[Set task]:
Could you copy the entries below word for word, starting at the line that contains "order: Odonata" and ending with the final line of the entries? Leave the pictures out of your copy.

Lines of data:
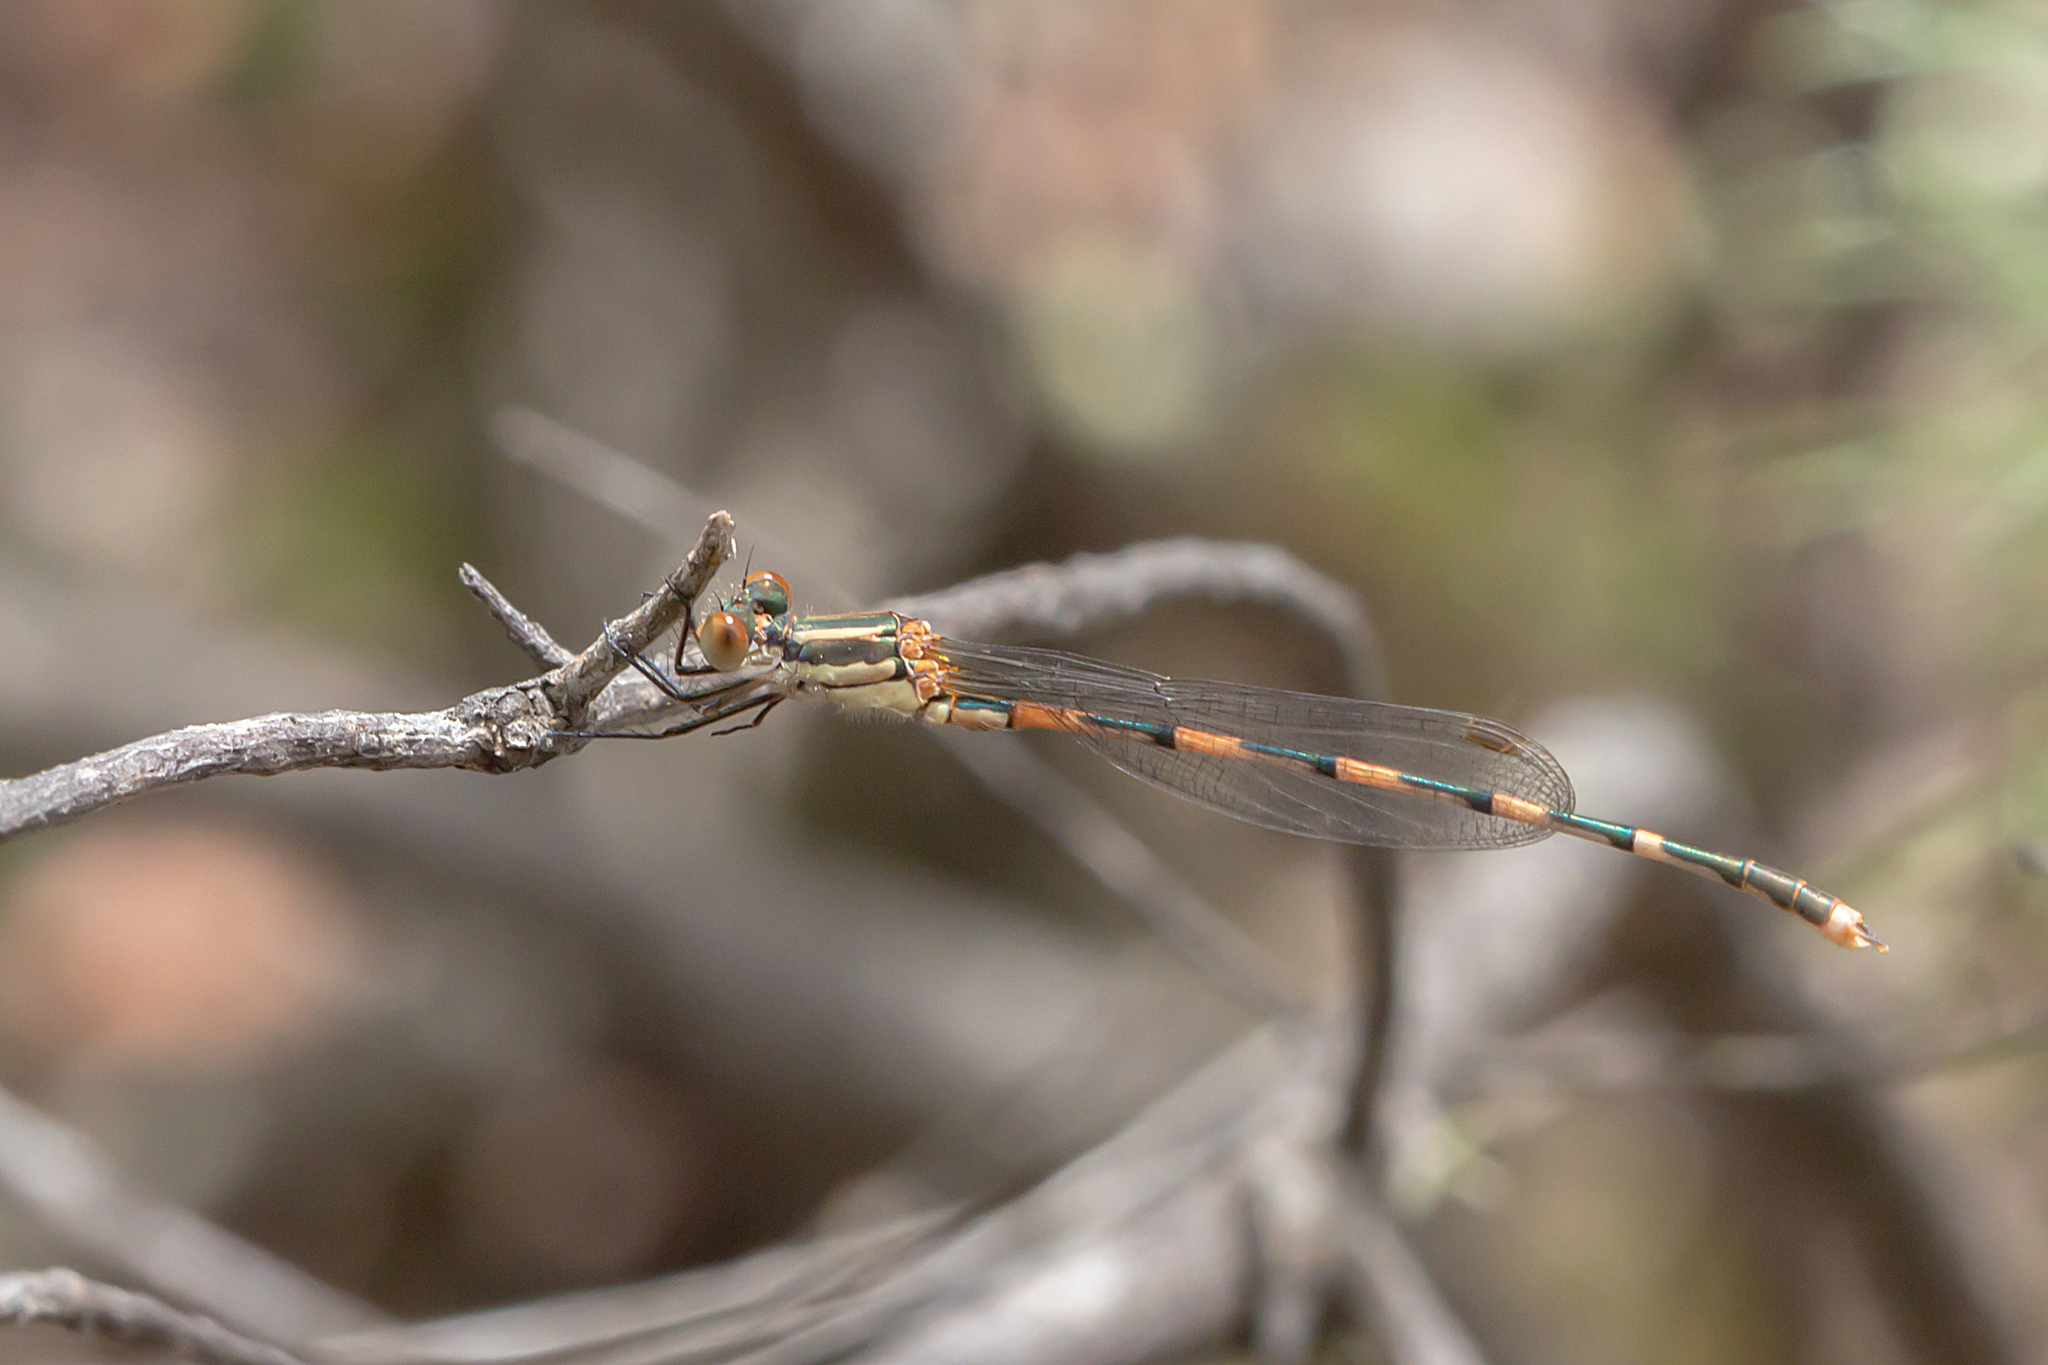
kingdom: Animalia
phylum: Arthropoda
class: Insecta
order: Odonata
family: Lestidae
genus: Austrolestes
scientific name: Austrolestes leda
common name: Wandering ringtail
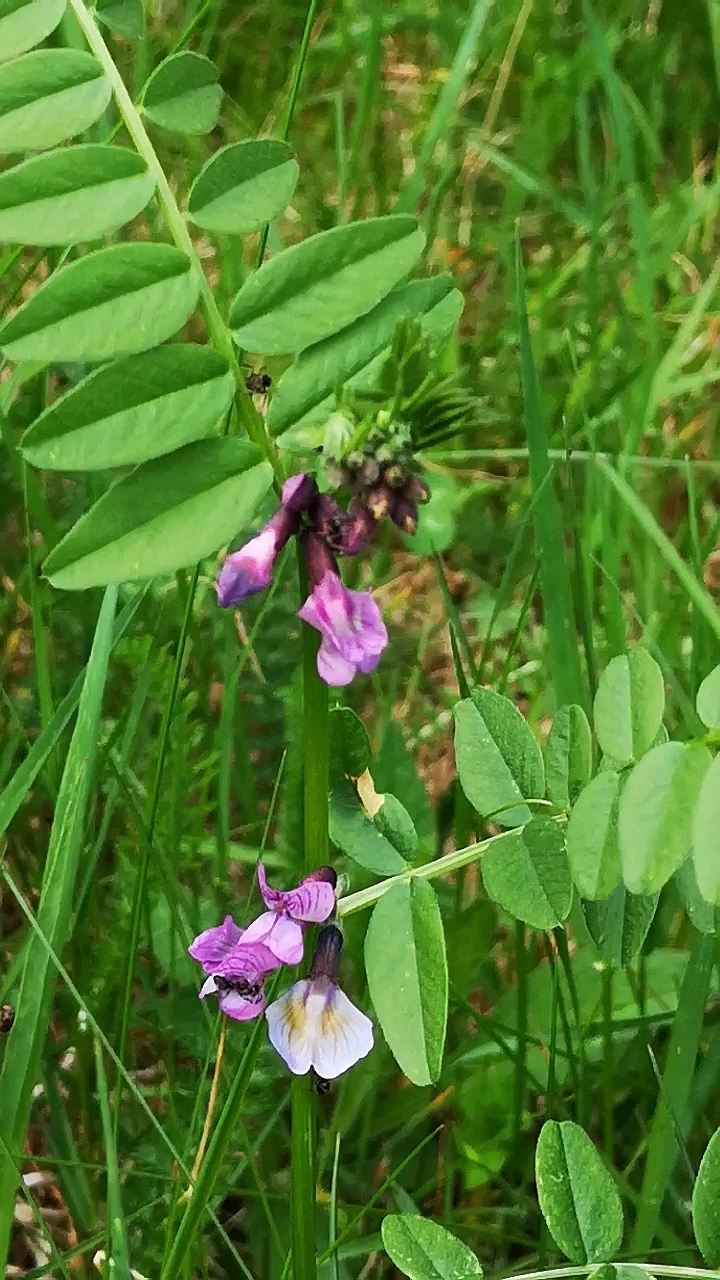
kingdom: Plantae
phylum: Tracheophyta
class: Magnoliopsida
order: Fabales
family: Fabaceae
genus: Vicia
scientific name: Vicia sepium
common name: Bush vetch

[Complete response]:
order: Odonata
family: Lestidae
genus: Austrolestes
scientific name: Austrolestes leda
common name: Wandering ringtail
kingdom: Plantae
phylum: Tracheophyta
class: Magnoliopsida
order: Fabales
family: Fabaceae
genus: Vicia
scientific name: Vicia sepium
common name: Bush vetch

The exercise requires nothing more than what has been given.